[TRECHO DO TEXTO]

____________________

The Eiger, a proptotype in the run up to hypersonic flight
"The Eiger" - um protótipo do Destinus em voo em outubro de 2022. Destinus
Série Hidrogênio verde, Episódio 2:

Já se passaram quase 20 anos desde que o Concorde fez seu último voo comercial, encerrando a primeira era de viagens supersônicas. Uma start-up suíça faz parte de uma nova geração de pioneiros da aviação que tenta reintroduzir as viagens de alta velocidade usando hidrogênio limpo. Mas o caminho a ser percorrido é longo e caro.

A meta é ambiciosa: desenvolver uma aeronave hipersônica para 400 passageiros que possa levá-los a qualquer lugar do planeta em meio dia.

“Um voo direto de Londres a Sydney levaria quatro horas, e planejamos que isso aconteça na década de 2040”, afirma Martina Löfqvist, chefe de desenvolvimento de negócios da start-up aeroespacial Destinus.

A Destinus foi fundada em 2021 em Payerne, no oeste da Suíça, por Mikhail Kokorich, um físico, inventor e empresário nascido na Sibéria. Kokorich se mudou para a Suíça e iniciou a Destinus depois de fundar e se demitir da empresa aeroespacial Momentus nos Estados Unidos (ver o infobox).

Mikhail Kokorich points to hydrogen promotion sign
Mikhail Kokorich, diretor-executivo da Destinus, acredita que o uso do hidrogênio é a melhor alternativa para as viagens aéreas de longa distância swissinfo.ch

A Destinus juntou-se à corrida para produzir um novo tipo de avião que está programado para voar mais rápido, atingir altitudes mais elevadas e ter um impacto ambiental menor do que as aeronaves convencionais, e abriu seu próprio parque de hidrogênio para desenvolver as tecnologias necessárias para que isso aconteça. A Destinus emprega 150 pessoas em filiais espalhadas pela Europa e espera que o projeto custe 1 bilhão de francos suíços (US$ 1,1 bilhão).

____________________

[LINHAS DE DADOS]
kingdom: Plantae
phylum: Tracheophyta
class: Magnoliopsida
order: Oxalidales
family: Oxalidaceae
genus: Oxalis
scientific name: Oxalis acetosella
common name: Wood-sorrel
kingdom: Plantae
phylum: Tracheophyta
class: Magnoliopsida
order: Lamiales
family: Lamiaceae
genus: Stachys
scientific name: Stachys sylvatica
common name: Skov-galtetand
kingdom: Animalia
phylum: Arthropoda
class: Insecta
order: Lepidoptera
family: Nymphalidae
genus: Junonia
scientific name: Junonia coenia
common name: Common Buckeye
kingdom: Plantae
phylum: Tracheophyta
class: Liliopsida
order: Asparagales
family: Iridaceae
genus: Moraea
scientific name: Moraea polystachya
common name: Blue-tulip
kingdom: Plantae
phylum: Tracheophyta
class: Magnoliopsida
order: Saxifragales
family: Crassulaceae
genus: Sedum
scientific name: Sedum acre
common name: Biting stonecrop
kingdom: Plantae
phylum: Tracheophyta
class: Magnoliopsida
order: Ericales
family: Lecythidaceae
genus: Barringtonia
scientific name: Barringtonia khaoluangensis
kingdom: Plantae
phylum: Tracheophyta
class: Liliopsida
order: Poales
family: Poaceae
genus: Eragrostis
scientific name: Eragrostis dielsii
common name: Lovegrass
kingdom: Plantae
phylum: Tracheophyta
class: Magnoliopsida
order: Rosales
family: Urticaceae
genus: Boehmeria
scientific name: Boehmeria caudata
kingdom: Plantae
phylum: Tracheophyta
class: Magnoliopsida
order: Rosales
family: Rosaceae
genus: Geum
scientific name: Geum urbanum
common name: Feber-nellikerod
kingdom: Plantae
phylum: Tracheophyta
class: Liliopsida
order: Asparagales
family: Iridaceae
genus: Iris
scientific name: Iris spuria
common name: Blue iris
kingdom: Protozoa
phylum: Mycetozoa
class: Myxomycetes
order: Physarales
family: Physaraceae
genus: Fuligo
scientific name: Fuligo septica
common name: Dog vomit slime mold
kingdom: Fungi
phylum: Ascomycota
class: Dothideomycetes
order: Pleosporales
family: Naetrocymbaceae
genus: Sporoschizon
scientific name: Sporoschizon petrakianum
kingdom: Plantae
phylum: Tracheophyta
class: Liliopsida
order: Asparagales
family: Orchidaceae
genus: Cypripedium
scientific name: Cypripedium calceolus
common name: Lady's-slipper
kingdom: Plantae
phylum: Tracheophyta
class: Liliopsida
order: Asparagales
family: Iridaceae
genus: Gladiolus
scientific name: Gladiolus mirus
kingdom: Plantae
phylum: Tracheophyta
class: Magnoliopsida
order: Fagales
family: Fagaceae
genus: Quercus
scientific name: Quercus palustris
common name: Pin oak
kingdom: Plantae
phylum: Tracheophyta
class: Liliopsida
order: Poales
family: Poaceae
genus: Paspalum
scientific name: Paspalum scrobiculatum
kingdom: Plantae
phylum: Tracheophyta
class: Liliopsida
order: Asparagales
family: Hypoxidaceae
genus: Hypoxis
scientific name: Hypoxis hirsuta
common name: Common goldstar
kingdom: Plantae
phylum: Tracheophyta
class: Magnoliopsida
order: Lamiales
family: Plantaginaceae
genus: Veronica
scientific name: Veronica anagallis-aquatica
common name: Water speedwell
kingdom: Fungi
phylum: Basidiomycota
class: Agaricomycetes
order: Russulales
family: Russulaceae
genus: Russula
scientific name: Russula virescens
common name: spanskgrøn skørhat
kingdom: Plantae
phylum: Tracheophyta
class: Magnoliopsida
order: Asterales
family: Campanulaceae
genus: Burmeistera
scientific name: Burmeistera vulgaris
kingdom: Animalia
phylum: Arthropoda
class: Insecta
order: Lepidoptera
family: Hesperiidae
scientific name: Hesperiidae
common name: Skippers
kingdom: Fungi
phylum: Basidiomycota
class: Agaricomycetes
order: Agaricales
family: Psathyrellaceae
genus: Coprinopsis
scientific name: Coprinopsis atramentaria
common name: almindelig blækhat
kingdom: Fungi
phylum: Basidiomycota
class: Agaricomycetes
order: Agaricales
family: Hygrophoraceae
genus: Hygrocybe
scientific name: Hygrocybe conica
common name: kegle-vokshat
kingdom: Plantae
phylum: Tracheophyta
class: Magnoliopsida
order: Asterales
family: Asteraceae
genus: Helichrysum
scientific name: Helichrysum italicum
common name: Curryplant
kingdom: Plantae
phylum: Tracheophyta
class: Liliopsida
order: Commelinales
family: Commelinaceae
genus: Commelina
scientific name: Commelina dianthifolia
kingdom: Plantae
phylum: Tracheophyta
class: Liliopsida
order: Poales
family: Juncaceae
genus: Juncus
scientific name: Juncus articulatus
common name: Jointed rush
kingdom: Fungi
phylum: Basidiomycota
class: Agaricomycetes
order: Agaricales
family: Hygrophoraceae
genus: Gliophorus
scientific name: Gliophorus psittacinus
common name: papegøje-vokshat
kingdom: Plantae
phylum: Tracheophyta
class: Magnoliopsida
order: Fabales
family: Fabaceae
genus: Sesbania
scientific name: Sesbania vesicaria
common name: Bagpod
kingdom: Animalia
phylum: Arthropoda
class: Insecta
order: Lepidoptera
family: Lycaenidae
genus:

____________________

[O QUE SE PEDE]
a – De acordo com o trecho sobre a Destinus, em que ano e em que cidade a empresa foi fundada?
b – Dê seguimento ao trecho sobre a Destinus a partir da última frase apresentada.

[RESPOSTAS FINAIS]
a – A Destinus foi fundada em 2021, em Payerne, no oeste da Suíça.

b –
Contudo, o especialista em aeroespacial Eric Tegler, escrevendo para a revista Forbes, classifica as metas da Destinus como igualmente irrealistas em relação às da concorrência. “Seu cronograma, missão principal e caminho para a lucratividade mudam a cada ano, colocando-a em uma trajetória tão hiperbólica quanto hipersônica”, escreveu ele em fevereiro.

Recentemente, visitamos o novo Destinus Hydrogen Park, com 1.200 metros quadrados, em Payerne, anunciado como “o primeiro local de testes privado na Suíça para desenvolver tecnologias de hidrogênio para transporte e energia”, a fim de avaliar o projeto e compreender os desafios para os aviões movidos a hidrogênio. Vários desses desafios – incluindo o fornecimento de hidrogênio – são descritos no vídeo abaixo.

Por que alimentar aviões hipersônicos com hidrogênio?

Na cerimônia de inauguração do parque, a Destinus exibiu seu protótipo supersônico, o Destinus-3. Ele tem 10 metros de comprimento, uma envergadura de 3,5 metros e é um híbrido entre um avião e um foguete, e decola e pousa horizontalmente de aeroportos por meio de um motor a jato alimentado por hidrogênio. A ideia é que, ao atingir uma determinada altitude e velocidade, o avião mude para um motor “ramjet”, no qual o ar superaquecido é aspirado por um duto, misturado com combustível e inflamado. Isso o acelerará para Mach 5, uma velocidade hipersônica.

Destinus-3, the latest prototype
Destinus-3, o mais recente protótipo do avião hipersônico movido à hidrogênio. Destinus

Embora a aviação comercial produza apenas 2,5% das emissões globais de gases de efeito estufa, ela tem um impacto climático significativo devido ao voo em altitudes elevadas. Muitos outros modelos de aviões hipersônicos em desenvolvimento queimam combustível como os jatos tradicionais e têm uma considerável pegada de carbono. O hidrogênio seria um combustível alternativo mais limpo porque sua combustão não emite gases de efeito estufa.

Por que o hidrogênio é crucial para a transição energética

O hidrogênio é um combustível livre de carbono e pode ser usado como bateria para armazenar energia renovável. O desafio é conseguir extraí-lo de forma lucrativa do subsolo ou produzi-lo a partir de fontes renováveis, em grandes quantidades e a um custo aceitável.

O hidrogênio também está entre os principais temas da Conferência das Nações Unidas sobre Mudanças Climáticas em Dubai (COP28Link externo – 20 de novembro a 12 de dezembro).

O artigo faz parte de uma série que explora o potencial e as limitações do hidrogênio e o papel da ciência e da indústria na busca pelo combustível verde do futuro.

Mas a criação do combustível de hidrogênio não é isenta de emissões de carbono, pois a maior parte do hidrogênio é produzida pela queima de combustíveis fósseis. Somente quando energias limpas são usadas para produzi-lo por meio da eletrólise da água é que ele pode ser chamado de hidrogênio verde – o único tipo de combustível de hidrogênio verdadeiramente livre de emissões.

Searching for hydrogen southern Switzerland.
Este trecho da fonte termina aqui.